Improved Drinking Water on Tap for South-Central Hillsborough Customers; Tiny Bubbles May Make Water Appear Cloudy - Tampa Bay Water Blog
22Jul

Improved Drinking Water on Tap for South-Central Hillsborough Customers; Tiny Bubbles May Make Water Appear Cloudy

Hillsborough County water customers in south-central Hillsborough are now receiving higher quality water thanks to a new hydrogen sulfide removal facility at the Lithia Water Treatment Plant.

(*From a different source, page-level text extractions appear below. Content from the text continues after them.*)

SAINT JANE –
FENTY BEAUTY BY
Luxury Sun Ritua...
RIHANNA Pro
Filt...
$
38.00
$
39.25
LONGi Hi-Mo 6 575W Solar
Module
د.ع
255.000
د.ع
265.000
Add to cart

In addition to noticing improved odor and taste, residents may also notice that the tap water occasionally appears cloudy white due to tiny oxygen bubbles. This may be more apparent until the new process is further refined. The water is safe to drink. The bubbles are created by the new ozone process that is removing hydrogen sulfide and its characteristic rotten egg smell from groundwater supplied to the Lithia plant. The oxygen bubbles should dissipate after the water sits for a few minutes.

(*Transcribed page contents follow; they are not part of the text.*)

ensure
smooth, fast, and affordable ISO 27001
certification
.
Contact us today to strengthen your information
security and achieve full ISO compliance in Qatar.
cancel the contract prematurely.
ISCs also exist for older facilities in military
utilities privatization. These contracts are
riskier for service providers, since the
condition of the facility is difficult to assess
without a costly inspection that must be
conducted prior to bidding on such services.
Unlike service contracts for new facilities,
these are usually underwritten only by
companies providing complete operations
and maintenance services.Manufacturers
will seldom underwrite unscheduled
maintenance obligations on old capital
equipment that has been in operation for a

Water customers in south-central Hillsborough communities, such as Apollo Beach, Brandon, Riverview, Ruskin and Sun City Center, began receiving water treated with ozone in early July. Ozone is a safe, affordable and efficient method used to disinfect water and improve taste and odor in treatment plants all over the world.

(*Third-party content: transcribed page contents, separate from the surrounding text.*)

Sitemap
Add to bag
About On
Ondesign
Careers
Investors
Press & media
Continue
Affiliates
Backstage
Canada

With the start-up and testing of the new ozone facility and plant improvements, Hillsborough County’s 20-year-old hydrogen sulfide removal process is being retired, and with it, the occasional sulfur smell that emanated from the old facility.

Tampa Bay Water constructed the new hydrogen sulfide removal facility. The construction and property acquisition cost was approximately $34.7 million and was funded through construction bonds and Tampa Bay Water’s wholesale water rate.

Hillsborough County Public Utilities made several modifications at the Lithia plant in order to integrate the new ozone treatment process into daily operations. These included reconfiguring chemical feed systems and related piping, upgrading chemical analyzers and controls, and constructing a new segment for the pipeline which brings water into the plant from Tampa Bay Water’s regional system.

For more information about the project, go to tampabaywater.org.

Background:

Hillsborough County is a member of Tampa Bay Water. The Hillsborough County Public Utilities Department provides an average of 50 million gallons of drinking water a day to 535,000 people in unincorporated Hillsborough County, and treats about 36 million gallons of wastewater a day.

Tampa Bay Water is Florida’s largest wholesale water provider.  The agency provides wholesale drinking water to its member governments of Hillsborough, Pasco and Pinellas counties and the cities of New Port Richey, St. Petersburg and Tampa.